Thank You Pete Carroll

Two minutes to go the length of field and win back-to-back Sup Bowls. I ask no one and everyone, “Can we really do it again? Can we take it the length of the field?!” “Yes,” I’m assured by some Hawk faithful. And then, sure enough, our offense starts clicking. The more pressure, the more better. Key third down completion. Circus catch for the ages. 2nd and goal on the 1 with enough time and timeouts to run it three times if necessary. Hell yes we can do it again. Just have Wilson keep it or feed the Beast. Either way back-to-back baby!

Wait! No, no, no! Shotgun formation? Are you kidding me?! What on earth are they thinking. “Get back under center!!!” Interception. Ballgame.

People start saying not very nice things about Seattle’s Offense Coordinator, Darrell Bevell, but as my brother-in-law convincingly pointed out to me, the head coach has to take charge in that situation. Pardon the blasphemy, but we also don’t know yet if #3 called an audible.

What to do now. Obviously we need Washington State’s congressional delegation to investigate and determine without a shadow of doubt who made the worst call in football history. Not just professional football history, but street, Pop Warner, high school, college, CFL.

If it was a Wilson audible we’ll keep paying him the same salary for another three years (saving the team about $75m). If it was Carroll, we’ll have to act swiftly to assure his safety. Meaning Witness Protection. If it was Bevell, we should still act swiftly to assure Carroll’s safety, since he should have taken charge of that call. Meaning again, Witness Protection. New name, identity, and location.
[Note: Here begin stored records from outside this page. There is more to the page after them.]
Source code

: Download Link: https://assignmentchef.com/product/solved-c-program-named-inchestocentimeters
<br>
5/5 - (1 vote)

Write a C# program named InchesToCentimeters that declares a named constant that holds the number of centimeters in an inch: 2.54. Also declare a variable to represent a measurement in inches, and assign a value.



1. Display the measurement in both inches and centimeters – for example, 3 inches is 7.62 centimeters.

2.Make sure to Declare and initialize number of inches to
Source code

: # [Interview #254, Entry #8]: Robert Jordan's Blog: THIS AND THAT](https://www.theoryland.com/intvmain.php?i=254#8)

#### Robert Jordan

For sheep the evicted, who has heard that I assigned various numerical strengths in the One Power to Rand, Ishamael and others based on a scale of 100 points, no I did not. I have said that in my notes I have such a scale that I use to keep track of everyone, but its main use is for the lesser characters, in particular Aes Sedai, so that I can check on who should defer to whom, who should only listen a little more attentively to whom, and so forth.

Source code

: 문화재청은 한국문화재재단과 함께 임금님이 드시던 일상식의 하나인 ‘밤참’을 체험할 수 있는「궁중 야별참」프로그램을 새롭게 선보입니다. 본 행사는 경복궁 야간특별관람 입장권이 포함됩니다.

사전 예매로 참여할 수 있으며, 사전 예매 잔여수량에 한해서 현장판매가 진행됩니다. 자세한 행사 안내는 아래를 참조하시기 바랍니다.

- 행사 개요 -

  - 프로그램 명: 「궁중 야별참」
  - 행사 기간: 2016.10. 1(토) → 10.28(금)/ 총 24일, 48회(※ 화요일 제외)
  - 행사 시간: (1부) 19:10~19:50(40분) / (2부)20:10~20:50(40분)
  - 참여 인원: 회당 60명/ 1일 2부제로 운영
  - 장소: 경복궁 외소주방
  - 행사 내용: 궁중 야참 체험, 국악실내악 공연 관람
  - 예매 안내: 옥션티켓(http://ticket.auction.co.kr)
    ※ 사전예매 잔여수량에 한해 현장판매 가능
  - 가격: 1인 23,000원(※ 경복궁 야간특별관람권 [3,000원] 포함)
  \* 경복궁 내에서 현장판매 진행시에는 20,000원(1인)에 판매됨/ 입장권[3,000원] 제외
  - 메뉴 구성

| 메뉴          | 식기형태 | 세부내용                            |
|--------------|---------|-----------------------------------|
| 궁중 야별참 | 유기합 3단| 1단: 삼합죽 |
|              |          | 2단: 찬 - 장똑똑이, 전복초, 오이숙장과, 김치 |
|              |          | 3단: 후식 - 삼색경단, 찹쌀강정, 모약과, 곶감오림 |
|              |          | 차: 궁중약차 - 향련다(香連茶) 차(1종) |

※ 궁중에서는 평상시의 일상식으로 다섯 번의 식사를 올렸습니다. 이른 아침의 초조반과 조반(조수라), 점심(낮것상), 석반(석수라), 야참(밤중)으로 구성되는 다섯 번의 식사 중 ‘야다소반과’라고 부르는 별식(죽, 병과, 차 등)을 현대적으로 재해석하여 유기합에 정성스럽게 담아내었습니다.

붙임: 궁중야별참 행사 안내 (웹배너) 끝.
In actuality, Seahawk fans owe Pete Carroll a huge thank you because there’s no decision any of us can possibly make in 2015 that will be anywhere close to that bad. That is freeing! Here’s how things will most likely go down in my Post 2nd and 1 household. “I’m really, really sorry honey, even by my standards, I did something really stupid.” Then the sorrowful explanation. Then the Good Wife, “It’s okay, really, it’s not like you decided to throw on the goal line with Marshawn fucking Lynch in the backfield.”